En principio voy a empezar con el Alemán alguien me puede ayudar. Gracias < ... >. Os pongo la lista de palabras a traducir.

< ... >
Monedas


----------



## alanla

l He aquí mi lista. Creo que sería muy útil tener una frase completa para acertar un poco mejor ciertas palabras. Alguien de habla alemán puede comprobar la lista para averiguar si es la mejor forma de expresar lo que quieres decir:
< ... >
Monedas = die Múntze-n

< ... >


----------



## baufred

Antes de traducir hay que aclarar las funciones denominadas:

< ... >
> monedas - Münzen > oK. ... si es algo figurativo ... para traducir esto falta contexto ...

Saludos  --  baufred  --


----------



## andy98

Aclaración sobre "Moneda" me refiero a moneda de metal de curso legal en este caso el Euro pues es la moneda oficial de Alemania.


----------



## baufred

en este caso:
*moneda  -  Währung*
o
*unidad monetaria  -  Währungseinheit*

Saludos  --  baufred  --


----------



## Sowka

andy98 said:


> Aclaración sobre "Moneda" me refiero a moneda de metal de curso legal en este caso el Euro pues es la moneda oficial de Alemania.

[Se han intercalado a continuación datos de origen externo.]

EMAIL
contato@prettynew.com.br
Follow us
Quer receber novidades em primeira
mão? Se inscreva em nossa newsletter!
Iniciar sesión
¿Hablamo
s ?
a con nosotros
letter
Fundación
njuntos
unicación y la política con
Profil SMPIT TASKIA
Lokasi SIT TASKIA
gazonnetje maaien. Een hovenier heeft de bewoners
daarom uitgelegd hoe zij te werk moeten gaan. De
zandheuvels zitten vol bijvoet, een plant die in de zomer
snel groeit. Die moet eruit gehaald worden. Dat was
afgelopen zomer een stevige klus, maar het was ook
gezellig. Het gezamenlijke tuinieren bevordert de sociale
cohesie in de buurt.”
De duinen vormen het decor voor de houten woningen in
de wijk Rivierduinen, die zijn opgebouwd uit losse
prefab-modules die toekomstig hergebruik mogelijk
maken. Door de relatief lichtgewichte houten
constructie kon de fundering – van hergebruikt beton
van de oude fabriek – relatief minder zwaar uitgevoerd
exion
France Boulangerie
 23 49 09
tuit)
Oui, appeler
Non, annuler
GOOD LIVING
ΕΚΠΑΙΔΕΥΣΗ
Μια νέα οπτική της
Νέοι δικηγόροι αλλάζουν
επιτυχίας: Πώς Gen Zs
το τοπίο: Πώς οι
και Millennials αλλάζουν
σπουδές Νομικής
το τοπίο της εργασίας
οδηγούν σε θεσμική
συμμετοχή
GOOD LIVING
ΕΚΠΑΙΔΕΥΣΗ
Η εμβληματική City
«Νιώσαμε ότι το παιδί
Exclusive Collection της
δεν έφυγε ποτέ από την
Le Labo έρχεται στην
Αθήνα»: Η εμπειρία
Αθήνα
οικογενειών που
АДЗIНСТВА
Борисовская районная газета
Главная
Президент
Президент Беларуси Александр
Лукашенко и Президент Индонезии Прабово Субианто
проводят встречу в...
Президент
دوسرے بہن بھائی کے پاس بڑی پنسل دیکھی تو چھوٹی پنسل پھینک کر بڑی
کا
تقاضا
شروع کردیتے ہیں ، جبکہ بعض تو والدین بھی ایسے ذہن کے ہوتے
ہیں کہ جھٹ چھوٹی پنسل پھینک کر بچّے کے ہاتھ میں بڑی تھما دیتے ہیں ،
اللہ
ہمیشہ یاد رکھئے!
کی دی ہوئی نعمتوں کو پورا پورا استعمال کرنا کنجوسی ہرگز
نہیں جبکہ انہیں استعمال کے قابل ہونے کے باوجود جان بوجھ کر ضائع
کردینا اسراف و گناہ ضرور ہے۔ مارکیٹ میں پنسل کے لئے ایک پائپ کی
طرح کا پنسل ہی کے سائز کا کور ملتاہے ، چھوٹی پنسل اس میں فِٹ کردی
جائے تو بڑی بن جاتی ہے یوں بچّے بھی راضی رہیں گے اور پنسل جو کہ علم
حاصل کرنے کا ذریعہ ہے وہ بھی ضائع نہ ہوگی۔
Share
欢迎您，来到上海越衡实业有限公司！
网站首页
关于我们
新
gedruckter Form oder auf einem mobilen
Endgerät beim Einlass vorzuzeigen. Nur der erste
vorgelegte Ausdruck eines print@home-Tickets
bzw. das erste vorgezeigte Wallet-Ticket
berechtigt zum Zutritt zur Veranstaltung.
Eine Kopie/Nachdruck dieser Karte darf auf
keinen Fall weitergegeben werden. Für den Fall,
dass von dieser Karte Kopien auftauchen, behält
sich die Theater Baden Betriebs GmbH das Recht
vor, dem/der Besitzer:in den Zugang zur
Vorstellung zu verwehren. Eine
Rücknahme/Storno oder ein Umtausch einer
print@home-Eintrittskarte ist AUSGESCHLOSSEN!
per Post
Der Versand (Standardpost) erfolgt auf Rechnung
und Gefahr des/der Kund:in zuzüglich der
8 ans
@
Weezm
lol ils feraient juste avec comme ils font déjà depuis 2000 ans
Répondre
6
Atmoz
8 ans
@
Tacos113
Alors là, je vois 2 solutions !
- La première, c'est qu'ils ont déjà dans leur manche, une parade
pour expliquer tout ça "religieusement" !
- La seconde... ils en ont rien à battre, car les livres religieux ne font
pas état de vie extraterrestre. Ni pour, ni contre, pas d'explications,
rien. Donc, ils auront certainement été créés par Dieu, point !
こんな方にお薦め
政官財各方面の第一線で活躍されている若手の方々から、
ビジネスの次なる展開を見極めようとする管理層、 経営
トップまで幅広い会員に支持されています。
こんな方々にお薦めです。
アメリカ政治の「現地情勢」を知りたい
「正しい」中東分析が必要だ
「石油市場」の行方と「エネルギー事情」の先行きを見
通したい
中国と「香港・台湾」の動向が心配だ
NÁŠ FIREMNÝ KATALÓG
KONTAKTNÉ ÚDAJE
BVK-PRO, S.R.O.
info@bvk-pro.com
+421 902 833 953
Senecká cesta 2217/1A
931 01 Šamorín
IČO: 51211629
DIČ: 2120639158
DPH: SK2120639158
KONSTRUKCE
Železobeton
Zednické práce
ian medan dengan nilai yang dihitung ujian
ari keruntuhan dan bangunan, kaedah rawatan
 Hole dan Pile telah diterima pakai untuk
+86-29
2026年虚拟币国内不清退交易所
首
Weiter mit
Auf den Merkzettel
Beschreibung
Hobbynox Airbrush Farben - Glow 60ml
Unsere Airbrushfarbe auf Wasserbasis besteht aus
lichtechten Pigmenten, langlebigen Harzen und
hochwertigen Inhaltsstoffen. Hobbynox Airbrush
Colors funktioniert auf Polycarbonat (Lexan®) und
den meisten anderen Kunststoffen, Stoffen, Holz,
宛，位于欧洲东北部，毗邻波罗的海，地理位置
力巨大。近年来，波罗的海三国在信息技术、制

"Moneda de metal" es "Münze"; hay "Geldscheine" (billetes) y "Münzen" (monedas). "Münze" es singular; "Münze*n*" es plural.


----------



## andy98

Según esta respuesta la correcta para mis intereses es Münzen, osea monedas plural, supongo refiriéndose a muchas monedas por ejemplo de cualquier tipo de fracción del Euro.


----------